How can I ever pay you back
For bringing me the bliss I seek?"
"Repay me, sir? But it is I who still
Owe life to you. But let us not delay —
My happiness lies in your noble fame."
"But have you told her who I am?"
"To her you are the strange, austere
Knight of the Lion, whose suffering
She's sworn to end." Thus happily
In conversation, followed by the lion,
They rode towards the town in heightened joy
And spoke to no-one passing on the way.
They reached the long familiar room.
Still in full armour mute Yvain
Fell to his knees. The flower of hope
Grew in the air; time like a brimming cup
So long in filling waited to be poured
Upon the stone to stream and multiply.
"My lady," said Lunete, "let this knight rise.
Forgive his foolishness and shame;
Be reconciled as you have sworn.
This is your husband, lord Yvain."
The lady trembled. "By Heaven's boundless net,
I see the trap you've caught me in, again
To love the man who broke his solemn word,
Who took my heart away, and stayed
So long without returning it.
I'd rather have the storms and rain
And suffer the unguarded spring
Than this indignity.
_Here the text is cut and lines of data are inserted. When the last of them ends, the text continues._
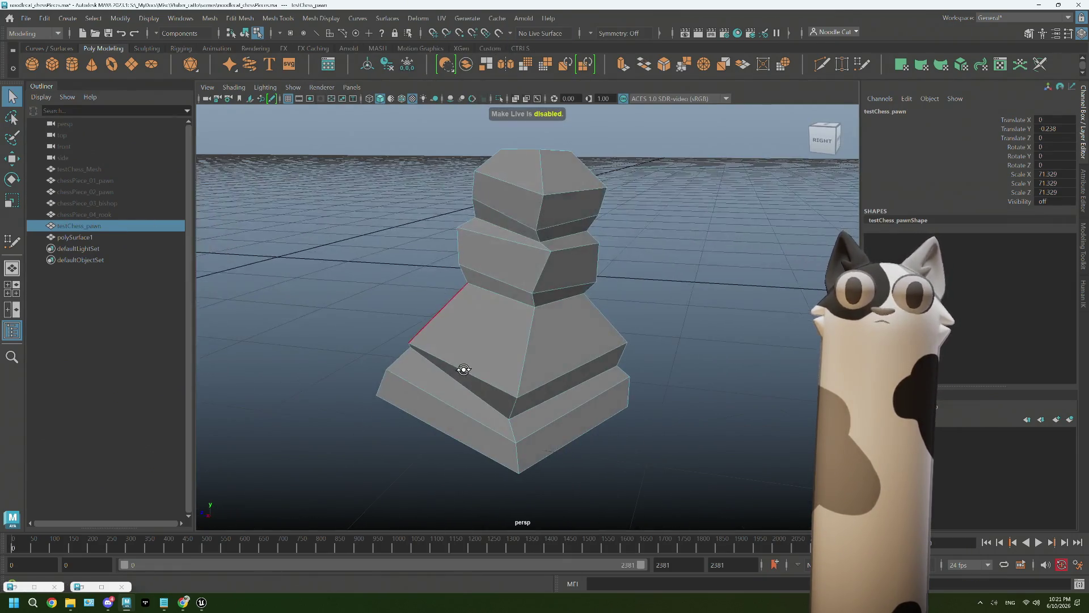
right_click(462, 372)
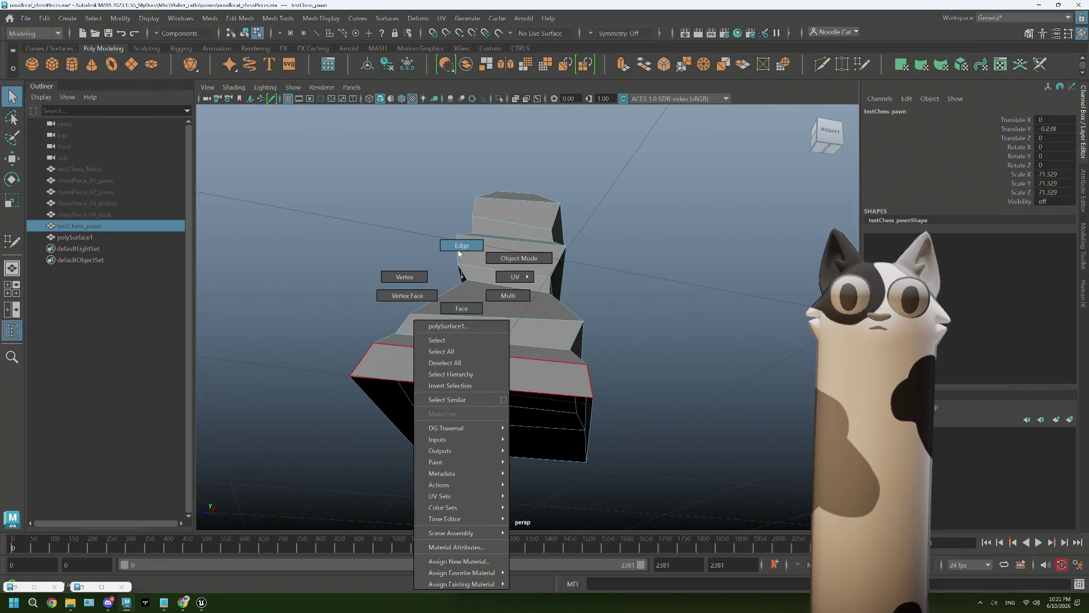
key(ctrl+z)
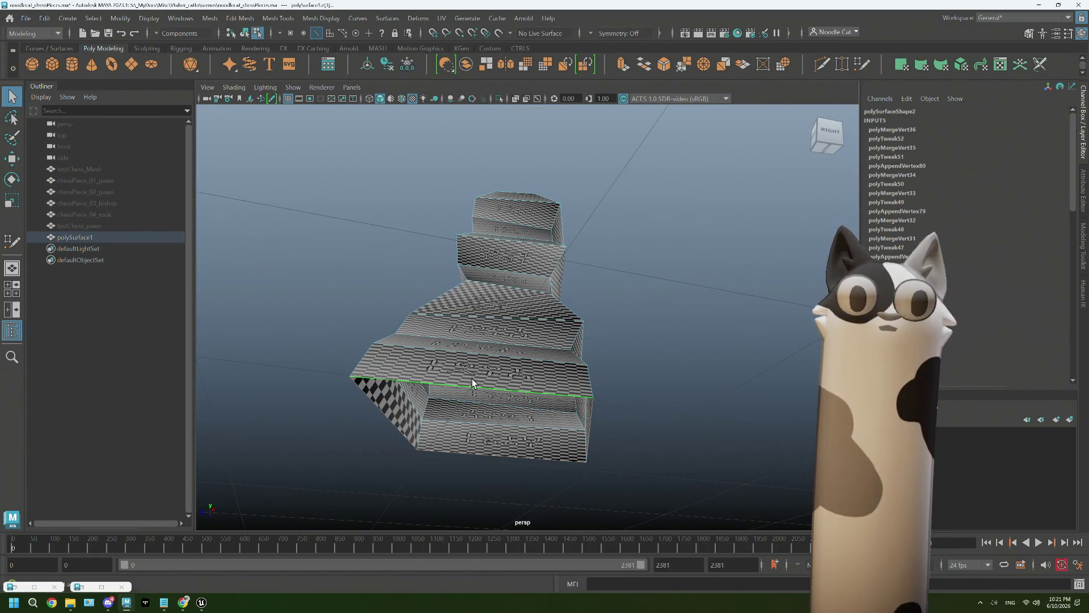
Fill the hole in the retopology mesh's bottom with Mesh > Fill Hole and open the UV Editor
click(212, 25)
click(338, 204)
right_drag(489, 247, 540, 241)
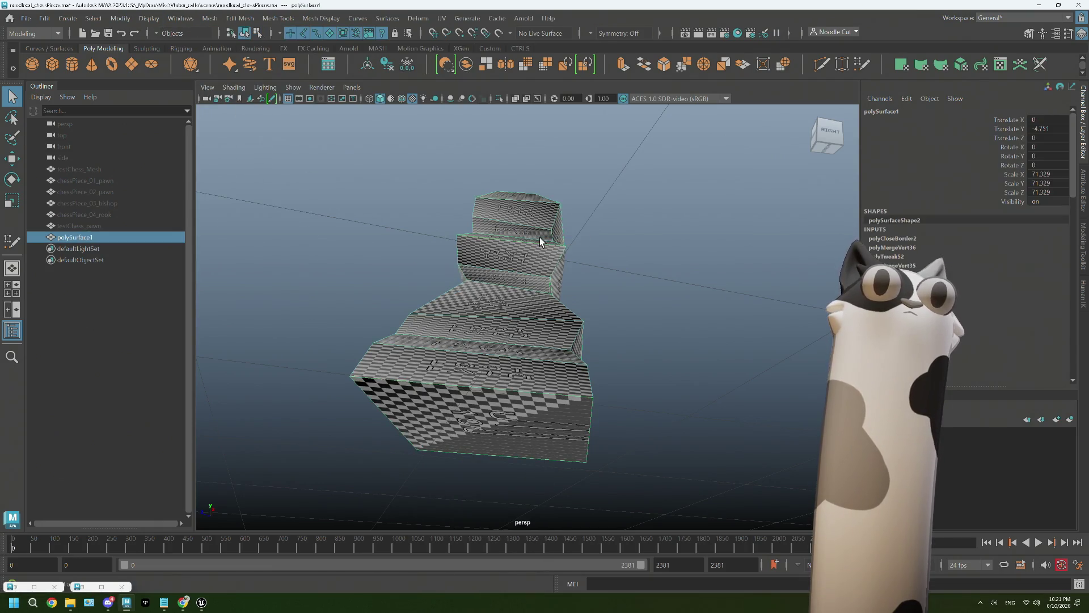
alt+drag(540, 242, 535, 12)
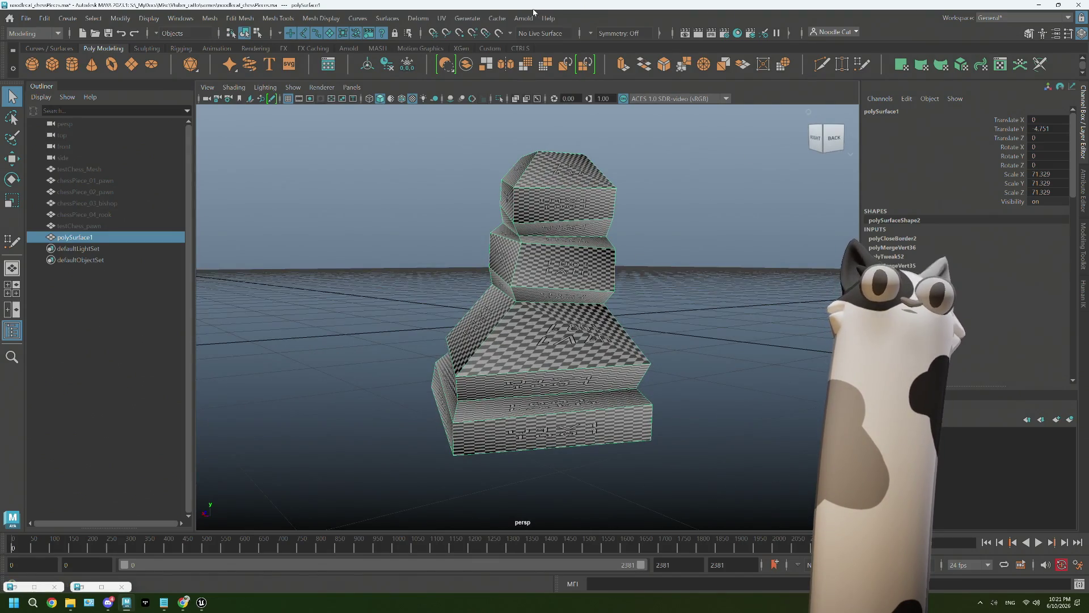
click(442, 18)
click(476, 40)
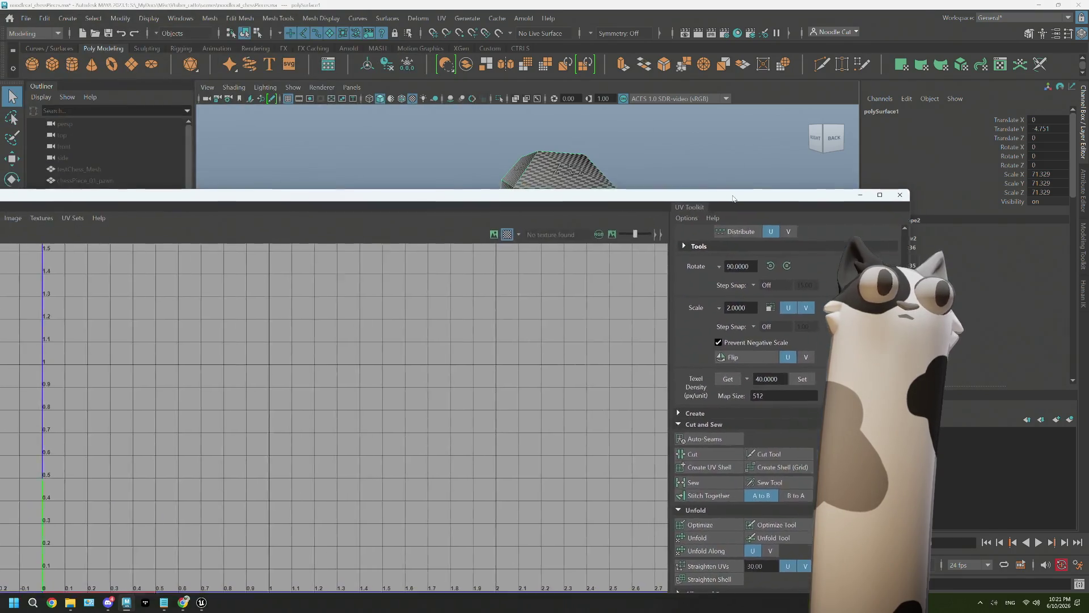
Apply a cylindrical UV projection to the pawn mesh and unfold the shell into a new layout
click(68, 220)
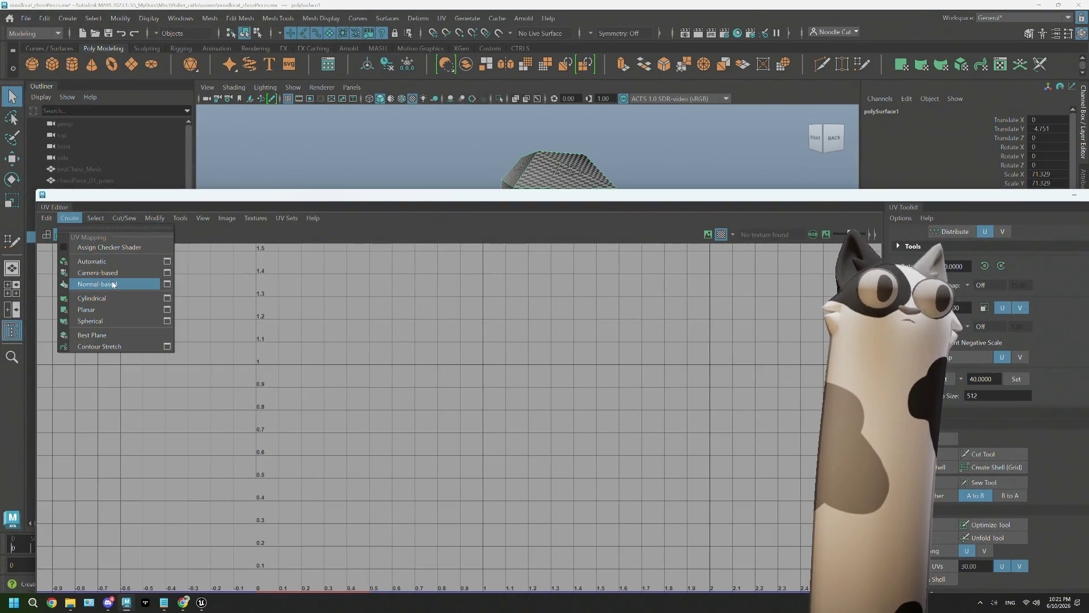
click(106, 298)
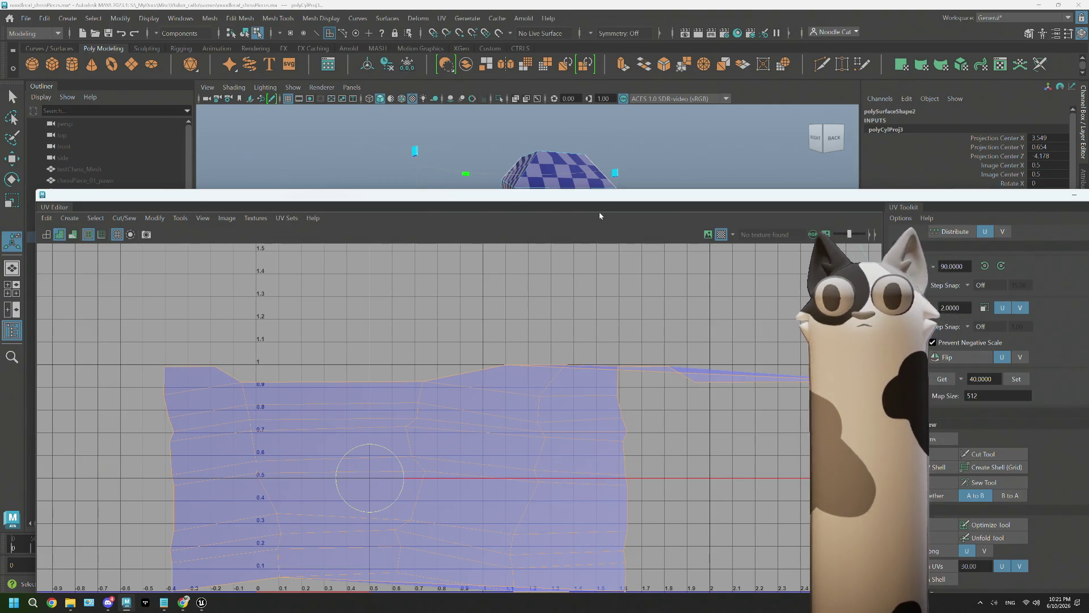
drag(552, 194, 532, 266)
alt+drag(532, 190, 690, 186)
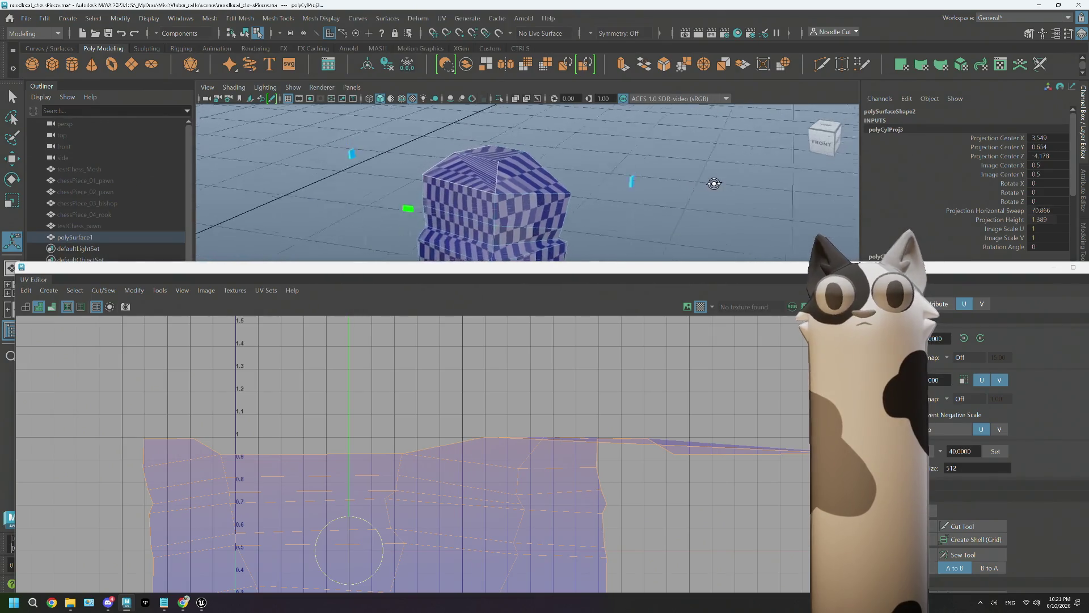
mouse_move(691, 187)
alt+mouse_down()
mouse_move(731, 239)
mouse_move(512, 195)
alt+mouse_up()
And even now
That I must keep the vow which I have sworn,
Will he find peace with me and long remain?"
"Oh yes, my lady, yes, five thousand times;
Forgive this foolishness and bitter shame."
Yvain felt happiness rise like a spring
Through trampled grasses. "For too long
I've wandered in a lion's world."
But now they felt the beneficent air
Of mellow skies when storms have cleared;
So long in filling, waiting to be poured,
Their happiness at last had overflowed,
And in the pine tree's fragrant shade they stood.